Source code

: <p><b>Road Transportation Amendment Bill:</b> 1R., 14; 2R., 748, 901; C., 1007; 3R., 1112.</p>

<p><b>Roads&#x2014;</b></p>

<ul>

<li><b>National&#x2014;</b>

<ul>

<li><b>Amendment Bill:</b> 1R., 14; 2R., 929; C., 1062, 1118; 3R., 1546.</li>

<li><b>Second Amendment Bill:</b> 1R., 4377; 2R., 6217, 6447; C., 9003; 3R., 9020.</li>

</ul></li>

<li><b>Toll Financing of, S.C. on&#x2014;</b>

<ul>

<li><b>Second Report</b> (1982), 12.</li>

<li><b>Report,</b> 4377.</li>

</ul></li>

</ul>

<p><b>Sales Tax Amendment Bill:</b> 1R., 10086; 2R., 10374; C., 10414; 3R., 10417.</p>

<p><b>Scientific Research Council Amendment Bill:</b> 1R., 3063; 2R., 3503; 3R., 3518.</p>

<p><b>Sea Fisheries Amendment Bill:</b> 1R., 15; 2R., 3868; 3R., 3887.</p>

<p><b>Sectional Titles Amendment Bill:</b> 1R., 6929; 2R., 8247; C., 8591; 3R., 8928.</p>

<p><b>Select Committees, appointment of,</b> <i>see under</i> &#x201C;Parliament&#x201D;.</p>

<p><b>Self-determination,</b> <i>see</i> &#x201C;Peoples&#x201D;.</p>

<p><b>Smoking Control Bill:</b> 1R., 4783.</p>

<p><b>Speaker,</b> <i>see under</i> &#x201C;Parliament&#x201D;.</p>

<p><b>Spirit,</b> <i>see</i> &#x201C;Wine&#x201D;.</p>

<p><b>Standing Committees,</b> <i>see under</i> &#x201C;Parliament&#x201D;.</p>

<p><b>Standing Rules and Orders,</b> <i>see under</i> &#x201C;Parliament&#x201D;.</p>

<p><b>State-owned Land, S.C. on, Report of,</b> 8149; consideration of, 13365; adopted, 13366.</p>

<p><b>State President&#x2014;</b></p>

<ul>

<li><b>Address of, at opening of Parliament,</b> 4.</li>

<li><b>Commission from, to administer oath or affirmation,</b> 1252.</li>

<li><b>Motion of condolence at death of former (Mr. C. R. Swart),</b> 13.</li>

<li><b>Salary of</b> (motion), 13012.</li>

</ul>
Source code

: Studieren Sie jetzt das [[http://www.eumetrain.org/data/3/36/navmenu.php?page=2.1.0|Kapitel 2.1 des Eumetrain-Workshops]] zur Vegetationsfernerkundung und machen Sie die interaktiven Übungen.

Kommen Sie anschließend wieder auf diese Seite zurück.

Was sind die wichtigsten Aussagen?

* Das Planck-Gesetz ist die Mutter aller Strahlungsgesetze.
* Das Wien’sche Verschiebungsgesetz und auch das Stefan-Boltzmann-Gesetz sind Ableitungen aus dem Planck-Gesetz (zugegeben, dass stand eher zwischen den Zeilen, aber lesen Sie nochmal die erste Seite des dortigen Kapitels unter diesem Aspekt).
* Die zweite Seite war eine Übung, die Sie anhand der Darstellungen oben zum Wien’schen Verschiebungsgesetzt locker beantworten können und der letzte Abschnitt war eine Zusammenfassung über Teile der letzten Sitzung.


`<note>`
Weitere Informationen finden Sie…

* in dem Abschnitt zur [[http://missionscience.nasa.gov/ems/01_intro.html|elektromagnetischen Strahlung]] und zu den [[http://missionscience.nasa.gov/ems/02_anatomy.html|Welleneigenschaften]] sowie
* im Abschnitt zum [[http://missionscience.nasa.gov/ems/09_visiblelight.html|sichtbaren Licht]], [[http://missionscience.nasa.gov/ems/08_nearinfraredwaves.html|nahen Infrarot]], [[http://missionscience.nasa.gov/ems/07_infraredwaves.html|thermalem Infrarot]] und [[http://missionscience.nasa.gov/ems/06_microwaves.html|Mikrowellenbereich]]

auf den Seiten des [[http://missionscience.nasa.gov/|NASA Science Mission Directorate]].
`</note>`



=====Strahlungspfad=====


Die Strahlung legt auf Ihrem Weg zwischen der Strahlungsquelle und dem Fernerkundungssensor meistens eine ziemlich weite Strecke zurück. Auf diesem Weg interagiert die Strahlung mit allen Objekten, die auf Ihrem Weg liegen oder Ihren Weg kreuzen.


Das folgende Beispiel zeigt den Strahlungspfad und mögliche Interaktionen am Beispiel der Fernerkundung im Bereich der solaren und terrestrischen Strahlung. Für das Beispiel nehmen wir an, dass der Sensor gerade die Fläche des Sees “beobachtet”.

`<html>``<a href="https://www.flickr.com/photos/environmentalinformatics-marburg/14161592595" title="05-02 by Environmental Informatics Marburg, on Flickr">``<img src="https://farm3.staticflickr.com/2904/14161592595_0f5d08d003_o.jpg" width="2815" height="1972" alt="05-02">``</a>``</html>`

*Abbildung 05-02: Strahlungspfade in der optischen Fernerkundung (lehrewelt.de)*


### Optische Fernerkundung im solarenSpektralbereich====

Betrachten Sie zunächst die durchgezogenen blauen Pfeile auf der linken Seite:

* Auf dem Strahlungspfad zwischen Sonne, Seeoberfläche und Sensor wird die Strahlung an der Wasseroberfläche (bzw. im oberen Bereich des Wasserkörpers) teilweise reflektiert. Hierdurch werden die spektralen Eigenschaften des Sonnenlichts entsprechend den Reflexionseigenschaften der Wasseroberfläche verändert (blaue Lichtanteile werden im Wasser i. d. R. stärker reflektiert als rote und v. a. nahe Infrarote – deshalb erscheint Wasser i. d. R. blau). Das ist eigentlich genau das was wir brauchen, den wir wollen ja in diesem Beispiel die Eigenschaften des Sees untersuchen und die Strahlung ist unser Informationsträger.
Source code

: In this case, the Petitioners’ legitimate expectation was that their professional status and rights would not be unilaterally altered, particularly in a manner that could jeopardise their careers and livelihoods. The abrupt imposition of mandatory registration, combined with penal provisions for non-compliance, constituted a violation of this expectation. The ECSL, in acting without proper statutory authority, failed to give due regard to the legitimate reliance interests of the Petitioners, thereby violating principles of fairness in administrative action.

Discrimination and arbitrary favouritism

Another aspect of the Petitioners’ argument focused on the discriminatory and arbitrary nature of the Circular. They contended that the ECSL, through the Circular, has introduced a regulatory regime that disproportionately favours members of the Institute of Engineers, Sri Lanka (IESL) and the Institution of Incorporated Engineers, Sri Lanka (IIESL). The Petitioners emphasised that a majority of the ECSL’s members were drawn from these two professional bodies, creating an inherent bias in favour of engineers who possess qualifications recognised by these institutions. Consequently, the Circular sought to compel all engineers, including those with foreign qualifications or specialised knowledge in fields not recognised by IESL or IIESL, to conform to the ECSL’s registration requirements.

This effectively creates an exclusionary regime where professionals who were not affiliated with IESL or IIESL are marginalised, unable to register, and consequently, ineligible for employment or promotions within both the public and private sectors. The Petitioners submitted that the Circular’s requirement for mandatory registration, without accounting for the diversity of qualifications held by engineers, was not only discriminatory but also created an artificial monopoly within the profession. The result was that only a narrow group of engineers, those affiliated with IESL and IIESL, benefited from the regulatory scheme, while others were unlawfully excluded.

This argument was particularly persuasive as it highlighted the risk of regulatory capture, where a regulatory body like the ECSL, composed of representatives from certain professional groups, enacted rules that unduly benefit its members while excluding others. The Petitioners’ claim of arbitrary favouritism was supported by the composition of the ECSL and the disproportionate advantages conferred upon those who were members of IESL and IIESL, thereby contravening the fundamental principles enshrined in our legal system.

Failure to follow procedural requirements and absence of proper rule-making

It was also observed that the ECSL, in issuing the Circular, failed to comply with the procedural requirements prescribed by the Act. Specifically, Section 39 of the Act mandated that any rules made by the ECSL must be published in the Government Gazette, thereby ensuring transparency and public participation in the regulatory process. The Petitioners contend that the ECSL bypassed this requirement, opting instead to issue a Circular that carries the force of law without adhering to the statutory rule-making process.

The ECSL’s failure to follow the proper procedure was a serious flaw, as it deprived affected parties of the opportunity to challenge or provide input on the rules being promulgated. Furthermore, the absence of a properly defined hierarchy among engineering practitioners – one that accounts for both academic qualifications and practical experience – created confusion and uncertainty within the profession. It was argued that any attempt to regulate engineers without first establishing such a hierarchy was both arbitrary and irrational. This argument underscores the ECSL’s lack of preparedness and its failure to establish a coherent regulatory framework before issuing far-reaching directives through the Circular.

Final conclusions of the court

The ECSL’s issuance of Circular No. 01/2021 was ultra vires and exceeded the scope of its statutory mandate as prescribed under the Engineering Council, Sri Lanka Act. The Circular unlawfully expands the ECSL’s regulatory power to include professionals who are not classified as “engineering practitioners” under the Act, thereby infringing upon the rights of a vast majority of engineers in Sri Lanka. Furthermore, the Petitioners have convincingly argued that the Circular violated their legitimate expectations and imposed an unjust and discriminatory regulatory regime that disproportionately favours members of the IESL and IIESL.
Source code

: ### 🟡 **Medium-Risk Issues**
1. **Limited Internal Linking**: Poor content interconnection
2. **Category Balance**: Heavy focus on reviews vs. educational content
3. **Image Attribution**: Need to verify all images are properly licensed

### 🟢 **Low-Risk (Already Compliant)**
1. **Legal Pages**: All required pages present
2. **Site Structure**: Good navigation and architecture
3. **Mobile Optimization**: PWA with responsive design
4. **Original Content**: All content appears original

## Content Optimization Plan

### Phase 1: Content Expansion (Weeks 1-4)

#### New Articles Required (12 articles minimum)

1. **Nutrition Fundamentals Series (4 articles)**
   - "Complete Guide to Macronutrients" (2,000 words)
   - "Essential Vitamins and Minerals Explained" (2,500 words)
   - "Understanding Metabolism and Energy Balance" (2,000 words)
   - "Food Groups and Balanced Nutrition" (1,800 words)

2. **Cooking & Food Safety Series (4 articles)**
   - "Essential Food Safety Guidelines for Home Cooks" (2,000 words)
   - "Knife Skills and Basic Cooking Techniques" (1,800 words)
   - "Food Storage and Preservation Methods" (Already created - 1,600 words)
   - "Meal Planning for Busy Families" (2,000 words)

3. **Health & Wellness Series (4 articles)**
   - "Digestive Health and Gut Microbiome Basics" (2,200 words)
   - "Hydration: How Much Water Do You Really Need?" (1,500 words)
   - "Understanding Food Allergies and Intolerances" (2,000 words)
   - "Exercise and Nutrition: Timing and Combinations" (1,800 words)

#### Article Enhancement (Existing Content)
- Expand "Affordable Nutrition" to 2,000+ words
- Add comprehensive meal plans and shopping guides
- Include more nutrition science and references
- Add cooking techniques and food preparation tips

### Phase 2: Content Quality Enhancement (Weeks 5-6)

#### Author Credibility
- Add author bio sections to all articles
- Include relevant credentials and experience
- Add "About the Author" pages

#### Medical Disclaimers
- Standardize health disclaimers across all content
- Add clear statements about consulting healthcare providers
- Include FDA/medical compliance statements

TASK TO COMPLETE: What is needed is an exact copy of the lines from the one holding "#### Article Enhancement (Existing Content)" through the final line of the material.

TASK OUTPUT:
#### Article Enhancement (Existing Content)
- Expand "Affordable Nutrition" to 2,000+ words
- Add comprehensive meal plans and shopping guides
- Include more nutrition science and references
- Add cooking techniques and food preparation tips

### Phase 2: Content Quality Enhancement (Weeks 5-6)

#### Author Credibility
- Add author bio sections to all articles
- Include relevant credentials and experience
- Add "About the Author" pages

#### Medical Disclaimers
- Standardize health disclaimers across all content
- Add clear statements about consulting healthcare providers
- Include FDA/medical compliance statements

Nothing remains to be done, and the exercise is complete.